Xi Jinping: Emissions-Scheitelpunkt vor 2030, klimaneutral bis 2060
Staatschef Xi Jinping will bis 2030 in den Wüsten Nordwestchinas insgesamt 455 Gigawatt neuer Solar- und Windkapazitäten errichten lassen. Dann sollen im ganzen Land Wind- und Solaranlagen mit einer Leistung von insgesamt rund 1200 Gigawatt Strom erzeugen. Zum Vergleich: In Deutschland hatten wir Ende Juli Solaranlagen mit einer Gesamtkapazität von gut 75 Gigawatt.
Xi hatte im September 2021 vor den Vereinten Nationen angekündigt, dass China ab 2060 klimaneutral sein wolle.

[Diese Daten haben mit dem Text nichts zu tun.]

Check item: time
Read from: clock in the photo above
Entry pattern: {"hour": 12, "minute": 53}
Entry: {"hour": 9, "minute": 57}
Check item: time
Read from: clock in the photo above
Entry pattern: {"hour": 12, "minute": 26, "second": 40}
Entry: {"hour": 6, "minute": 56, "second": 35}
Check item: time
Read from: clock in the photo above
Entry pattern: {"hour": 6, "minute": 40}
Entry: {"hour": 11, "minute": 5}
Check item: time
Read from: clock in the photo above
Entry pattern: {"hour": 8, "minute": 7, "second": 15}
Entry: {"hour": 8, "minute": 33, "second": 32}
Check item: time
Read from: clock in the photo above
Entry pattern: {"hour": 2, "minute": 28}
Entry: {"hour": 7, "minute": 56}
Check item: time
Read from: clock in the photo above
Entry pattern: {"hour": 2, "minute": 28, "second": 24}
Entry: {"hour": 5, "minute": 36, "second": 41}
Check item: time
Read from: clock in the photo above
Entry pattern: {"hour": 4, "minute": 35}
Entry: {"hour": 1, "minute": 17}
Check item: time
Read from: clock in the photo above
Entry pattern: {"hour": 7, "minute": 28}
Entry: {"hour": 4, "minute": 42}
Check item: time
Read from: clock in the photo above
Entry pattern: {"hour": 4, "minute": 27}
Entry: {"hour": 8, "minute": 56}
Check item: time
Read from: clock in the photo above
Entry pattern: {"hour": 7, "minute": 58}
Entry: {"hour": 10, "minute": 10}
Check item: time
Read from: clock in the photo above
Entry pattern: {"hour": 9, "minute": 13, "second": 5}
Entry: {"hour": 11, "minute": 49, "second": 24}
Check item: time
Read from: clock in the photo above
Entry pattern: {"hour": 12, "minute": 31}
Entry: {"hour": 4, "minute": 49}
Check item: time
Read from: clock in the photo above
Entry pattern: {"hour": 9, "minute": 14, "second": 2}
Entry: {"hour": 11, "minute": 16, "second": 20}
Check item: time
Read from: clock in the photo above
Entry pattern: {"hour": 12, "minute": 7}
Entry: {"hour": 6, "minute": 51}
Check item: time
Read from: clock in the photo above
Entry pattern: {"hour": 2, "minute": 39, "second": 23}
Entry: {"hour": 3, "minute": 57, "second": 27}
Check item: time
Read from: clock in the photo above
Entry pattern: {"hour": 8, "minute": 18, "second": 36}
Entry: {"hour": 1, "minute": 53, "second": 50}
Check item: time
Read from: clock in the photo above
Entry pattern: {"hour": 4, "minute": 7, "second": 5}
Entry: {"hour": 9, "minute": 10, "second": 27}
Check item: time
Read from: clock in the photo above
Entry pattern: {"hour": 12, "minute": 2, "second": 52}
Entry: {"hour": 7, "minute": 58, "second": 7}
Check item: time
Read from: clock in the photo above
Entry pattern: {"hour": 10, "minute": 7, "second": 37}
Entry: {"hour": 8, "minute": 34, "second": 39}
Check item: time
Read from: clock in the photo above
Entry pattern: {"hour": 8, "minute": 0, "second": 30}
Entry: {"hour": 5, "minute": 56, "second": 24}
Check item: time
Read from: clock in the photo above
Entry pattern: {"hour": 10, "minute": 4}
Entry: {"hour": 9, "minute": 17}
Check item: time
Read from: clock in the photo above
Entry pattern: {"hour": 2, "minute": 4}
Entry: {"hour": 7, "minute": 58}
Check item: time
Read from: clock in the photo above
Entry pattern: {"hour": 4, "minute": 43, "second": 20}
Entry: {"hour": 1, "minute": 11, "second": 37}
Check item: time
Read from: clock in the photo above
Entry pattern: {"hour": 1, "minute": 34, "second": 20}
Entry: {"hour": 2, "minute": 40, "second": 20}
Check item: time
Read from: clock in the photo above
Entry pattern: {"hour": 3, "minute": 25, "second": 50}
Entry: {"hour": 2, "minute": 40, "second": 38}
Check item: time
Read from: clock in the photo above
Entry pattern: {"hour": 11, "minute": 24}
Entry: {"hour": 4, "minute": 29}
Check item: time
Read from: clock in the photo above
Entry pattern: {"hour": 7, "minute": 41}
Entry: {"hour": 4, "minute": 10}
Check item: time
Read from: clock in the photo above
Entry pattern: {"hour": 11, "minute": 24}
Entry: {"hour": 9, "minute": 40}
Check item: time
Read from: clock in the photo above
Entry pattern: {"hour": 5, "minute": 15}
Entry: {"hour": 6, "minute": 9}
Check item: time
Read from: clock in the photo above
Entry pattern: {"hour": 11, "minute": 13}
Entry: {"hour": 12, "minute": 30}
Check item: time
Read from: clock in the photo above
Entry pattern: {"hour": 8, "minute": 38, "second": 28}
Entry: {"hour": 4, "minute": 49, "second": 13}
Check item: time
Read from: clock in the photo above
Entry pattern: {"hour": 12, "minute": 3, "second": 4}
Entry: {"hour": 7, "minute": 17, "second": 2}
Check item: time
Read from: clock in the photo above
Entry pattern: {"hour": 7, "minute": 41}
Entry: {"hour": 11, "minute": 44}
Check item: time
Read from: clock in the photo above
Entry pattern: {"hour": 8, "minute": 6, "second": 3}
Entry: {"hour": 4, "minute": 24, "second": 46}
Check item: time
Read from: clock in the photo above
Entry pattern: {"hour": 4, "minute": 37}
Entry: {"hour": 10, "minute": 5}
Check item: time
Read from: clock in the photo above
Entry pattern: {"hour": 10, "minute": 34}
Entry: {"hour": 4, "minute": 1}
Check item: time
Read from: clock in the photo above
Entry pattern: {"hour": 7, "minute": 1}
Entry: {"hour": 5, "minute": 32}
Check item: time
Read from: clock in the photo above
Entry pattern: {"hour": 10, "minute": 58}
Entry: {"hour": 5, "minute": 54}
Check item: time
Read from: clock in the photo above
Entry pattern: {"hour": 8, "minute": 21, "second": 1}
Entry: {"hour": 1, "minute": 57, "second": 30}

Das ist zehn Jahre später als die entwickelten Länder – aber wurde damals trotzdem als Meilenstein aufgenommen. Seither wächst der Druck auf die Volksrepublik, ambitioniertere Ziele auszurufen. Bisher ohne Erfolg. „China ist immer noch ein Entwicklungsland. Die Kontrolle der Emissionen von Methan und anderen Treibhausgasen ist nach wie vor mit riesigen Schwierigkeiten und Herausforderungen verbunden“, sagte Chef-Klimaverhandler Xie Zhenhua auf der COP28 im November 2023. China sei „nach wie vor technologisch schwach; unsere Statistiken sind unklar und unsere Messdaten unzureichend“.
China: Dekarbonisierung nach eigenem Fahrplan
Peking werde stets darauf drängen, dass jeder Staat die Dekarbonisierung gemäß der eigenen nationalen Gegebenheiten umsetzen dürfe, erwartet Klima-Experte Nis Grünberg vom Merics-Institut für Chinastudien. „China sagt: ‚wir machen den Ausstieg, so schnell wie es uns eben möglich ist‘“, so Grünberg zu IPPEN.MEDIA. Und Peking setzt, wie oft üblich in sozialistischen Systemen, die Planziele lieber niedrig an – damit man sie im Zweifel übererfüllen kann. Beim Klimaschutz hätte dann die ganze Welt etwas davon.